PAGE EXTRACT.

Generator Buying Guide

When the power goes out, a generator can keep your house warm in winter or cool in summer; it can keep your food cold, your kitchen cooking, and your computers and phones charging. Assuming you have one.

People tend to buy generators around major storms, when they’re prone to making a desperate decision—without a plan for what to do when they get it home. Working by flashlight, in a rush to get the power up and running, they might skip over critical safety steps during setup. And people die every year from carbon monoxide poisoning related to generators.

We don’t want you—or anyone relying on a generator—to be one of those people.

Know Your Power Priorities

Generators are sold by power output, as measured in watts. The amount of power they deliver determines how many lights and appliances you can run at once; the quality and consistency of that power determines how well they'll run. Figure on about 5,000 watts to cover the basics in a typical home.

PROBLEM SET.
- A) For each statement below, say whether it agrees with the generator buying guide. Answer yes or no and quote the words from the guide that decide it. (i) Generators are sold according to their power output in watts. (ii) The guide estimates that a typical home needs about 10,000 watts to cover the basics. (iii) People tend to buy generators around major storms.
- B) According to the generator buying guide, what kind of poisoning related to generators kills people every year?
- C) Duplicate the part of the generator buying guide that opens with the words containing "When the power" and closes with "of those people.".

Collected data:

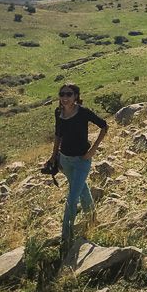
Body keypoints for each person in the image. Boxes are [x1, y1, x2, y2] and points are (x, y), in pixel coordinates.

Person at [49, 82, 108, 253]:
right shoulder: (58, 112)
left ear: (76, 96)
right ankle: (92, 220)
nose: (65, 98)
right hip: (65, 161)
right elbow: (58, 135)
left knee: (72, 199)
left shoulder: (83, 112)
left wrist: (93, 150)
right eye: (62, 94)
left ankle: (65, 239)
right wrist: (54, 156)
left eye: (69, 94)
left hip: (82, 161)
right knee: (82, 189)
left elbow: (104, 126)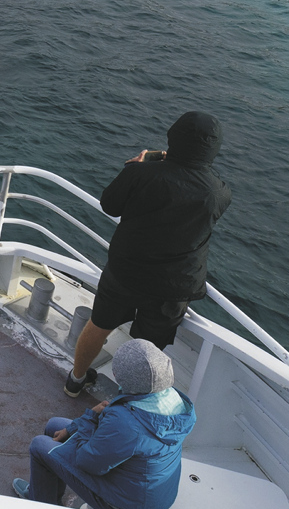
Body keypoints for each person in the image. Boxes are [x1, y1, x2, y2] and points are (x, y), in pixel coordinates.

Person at [64, 111, 231, 398]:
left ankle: (76, 380)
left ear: (173, 137)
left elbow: (110, 205)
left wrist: (136, 168)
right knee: (147, 349)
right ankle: (125, 402)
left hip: (126, 272)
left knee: (100, 324)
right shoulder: (219, 193)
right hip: (172, 286)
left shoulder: (141, 174)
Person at [14, 339, 196, 509]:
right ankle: (42, 493)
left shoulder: (126, 422)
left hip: (132, 508)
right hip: (151, 494)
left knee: (39, 446)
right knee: (55, 425)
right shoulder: (173, 399)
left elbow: (87, 462)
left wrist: (90, 417)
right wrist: (77, 426)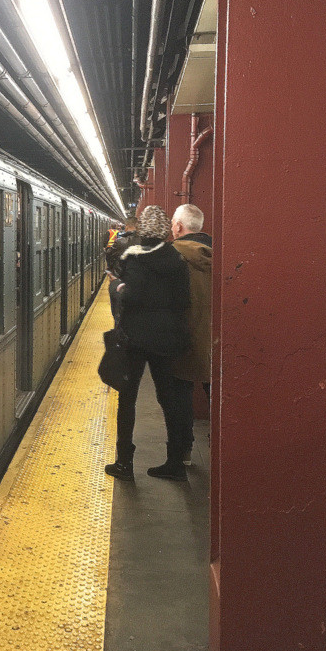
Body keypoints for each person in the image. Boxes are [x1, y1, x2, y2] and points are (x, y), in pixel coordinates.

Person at [105, 205, 190, 482]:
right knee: (169, 399)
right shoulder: (177, 261)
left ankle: (124, 463)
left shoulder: (136, 259)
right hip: (166, 338)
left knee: (127, 399)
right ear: (167, 230)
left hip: (136, 339)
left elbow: (132, 297)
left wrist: (117, 287)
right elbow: (183, 301)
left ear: (142, 231)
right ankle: (175, 462)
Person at [168, 203, 212, 469]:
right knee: (216, 393)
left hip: (182, 338)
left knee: (180, 397)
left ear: (179, 226)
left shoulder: (172, 255)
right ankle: (223, 442)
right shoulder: (219, 254)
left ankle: (183, 453)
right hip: (213, 338)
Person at [105, 216, 139, 324]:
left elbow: (109, 257)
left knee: (119, 315)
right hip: (139, 285)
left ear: (127, 226)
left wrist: (113, 273)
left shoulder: (119, 242)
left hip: (121, 282)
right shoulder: (145, 242)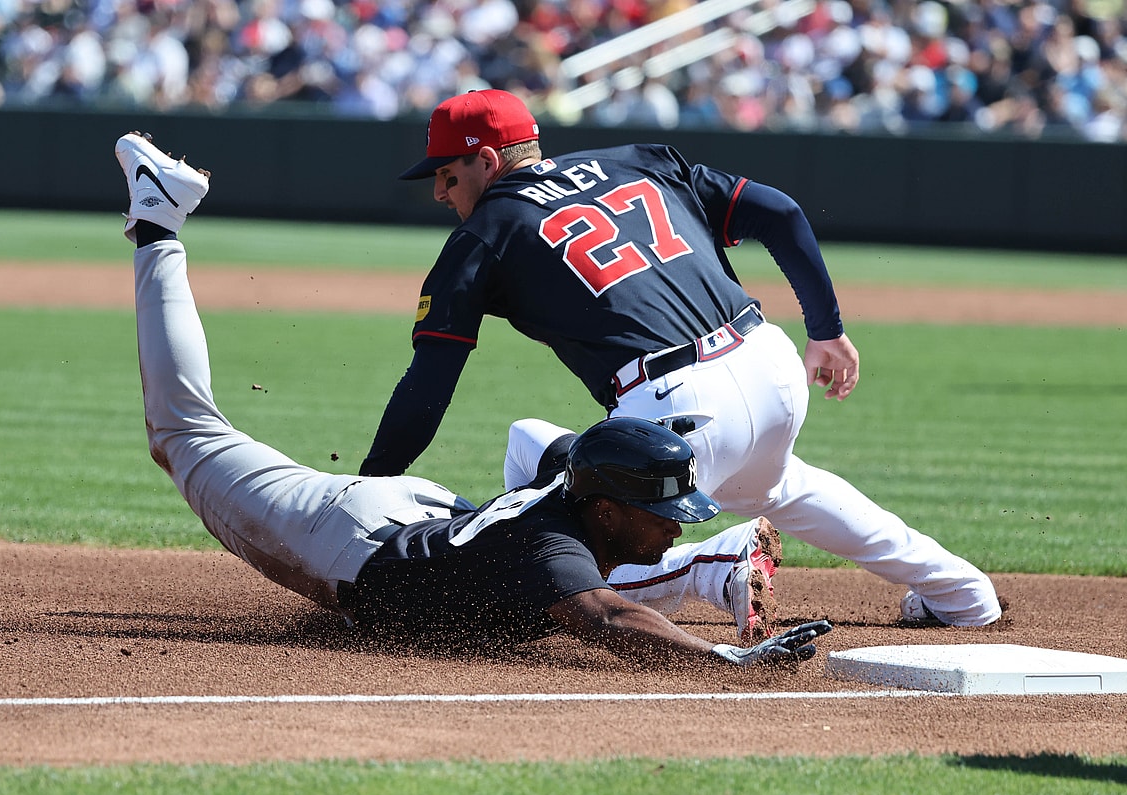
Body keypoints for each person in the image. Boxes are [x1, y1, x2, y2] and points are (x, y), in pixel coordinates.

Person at [112, 130, 833, 668]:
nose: (674, 523)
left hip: (424, 515)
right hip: (347, 537)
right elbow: (609, 619)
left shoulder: (582, 506)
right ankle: (157, 221)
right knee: (185, 435)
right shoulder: (552, 543)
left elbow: (589, 506)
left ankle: (723, 561)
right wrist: (728, 664)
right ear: (608, 505)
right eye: (665, 511)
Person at [360, 88, 1002, 627]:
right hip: (768, 365)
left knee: (530, 564)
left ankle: (714, 565)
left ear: (488, 160)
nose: (441, 192)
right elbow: (779, 211)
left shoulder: (483, 235)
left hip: (678, 407)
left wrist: (372, 484)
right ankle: (962, 593)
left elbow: (430, 381)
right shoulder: (638, 162)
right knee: (544, 445)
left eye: (447, 174)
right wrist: (827, 330)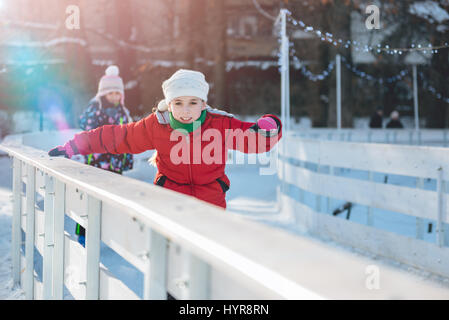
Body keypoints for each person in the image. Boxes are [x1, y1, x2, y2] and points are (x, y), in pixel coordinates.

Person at [48, 69, 281, 211]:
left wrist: (269, 128)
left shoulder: (219, 124)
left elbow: (253, 140)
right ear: (169, 104)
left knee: (204, 259)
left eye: (192, 102)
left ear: (203, 103)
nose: (186, 110)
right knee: (173, 257)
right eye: (178, 103)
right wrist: (74, 146)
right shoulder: (157, 125)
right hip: (169, 199)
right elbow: (119, 137)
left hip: (211, 203)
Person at [73, 65, 134, 246]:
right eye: (111, 93)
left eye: (117, 93)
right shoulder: (95, 111)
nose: (114, 97)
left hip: (115, 166)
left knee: (112, 202)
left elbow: (126, 136)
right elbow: (88, 131)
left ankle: (109, 236)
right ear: (102, 94)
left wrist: (126, 157)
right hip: (96, 165)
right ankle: (83, 234)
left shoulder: (123, 112)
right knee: (90, 202)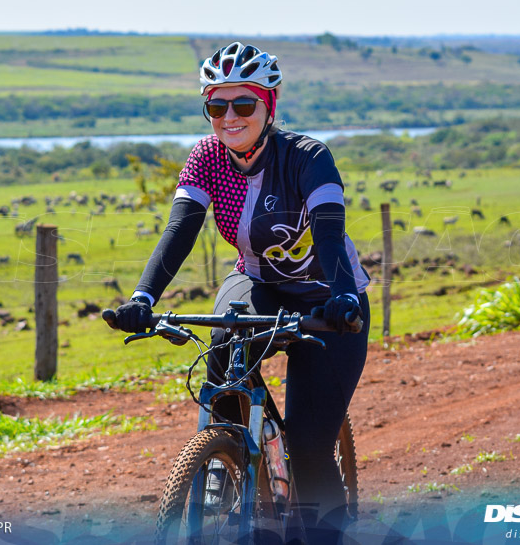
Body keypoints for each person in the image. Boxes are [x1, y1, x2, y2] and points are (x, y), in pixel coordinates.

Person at [105, 42, 370, 539]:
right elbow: (180, 231)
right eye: (216, 105)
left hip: (327, 297)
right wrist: (144, 298)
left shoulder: (307, 157)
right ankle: (230, 462)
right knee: (224, 354)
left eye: (243, 103)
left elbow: (330, 235)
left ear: (269, 104)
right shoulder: (206, 158)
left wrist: (344, 297)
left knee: (311, 446)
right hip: (258, 281)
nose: (230, 117)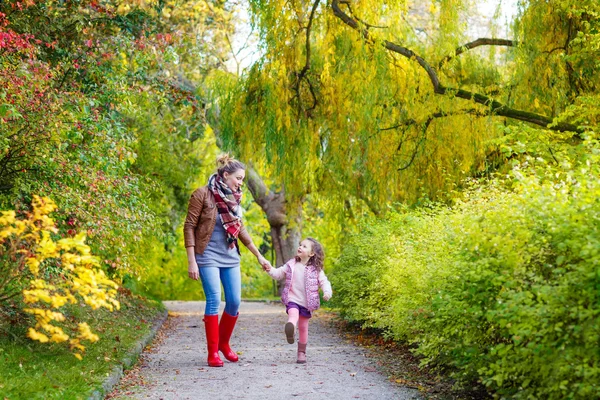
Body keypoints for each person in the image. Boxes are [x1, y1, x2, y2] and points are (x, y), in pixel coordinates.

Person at [184, 154, 271, 367]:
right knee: (214, 298)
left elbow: (240, 229)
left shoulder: (234, 198)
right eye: (238, 178)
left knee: (234, 302)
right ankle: (213, 353)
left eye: (242, 179)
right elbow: (189, 227)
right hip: (207, 256)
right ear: (225, 175)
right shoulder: (201, 195)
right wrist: (192, 260)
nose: (240, 183)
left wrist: (259, 256)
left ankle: (224, 344)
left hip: (230, 256)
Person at [264, 237, 332, 364]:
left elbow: (324, 282)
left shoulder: (316, 270)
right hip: (292, 299)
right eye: (300, 245)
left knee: (304, 327)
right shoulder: (291, 264)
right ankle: (291, 327)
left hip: (307, 303)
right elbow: (278, 273)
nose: (300, 247)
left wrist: (327, 292)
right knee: (293, 314)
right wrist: (269, 269)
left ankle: (301, 353)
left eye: (304, 246)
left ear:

RESPONSES FOR EACH TASK.
- A)
(i) Yes: "Generators are sold by power output, as measured in watts."
(ii) No: "Figure on about 5,000 watts to cover the basics in a typical home."
(iii) Yes: "People tend to buy generators around major storms"

- B) Carbon monoxide poisoning.

- C)
When the power goes out, a generator can keep your house warm in winter or cool in summer; it can keep your food cold, your kitchen cooking, and your computers and phones charging. Assuming you have one.

People tend to buy generators around major storms, when they’re prone to making a desperate decision—without a plan for what to do when they get it home. Working by flashlight, in a rush to get the power up and running, they might skip over critical safety steps during setup. And people die every year from carbon monoxide poisoning related to generators.

We don’t want you—or anyone relying on a generator—to be one of those people.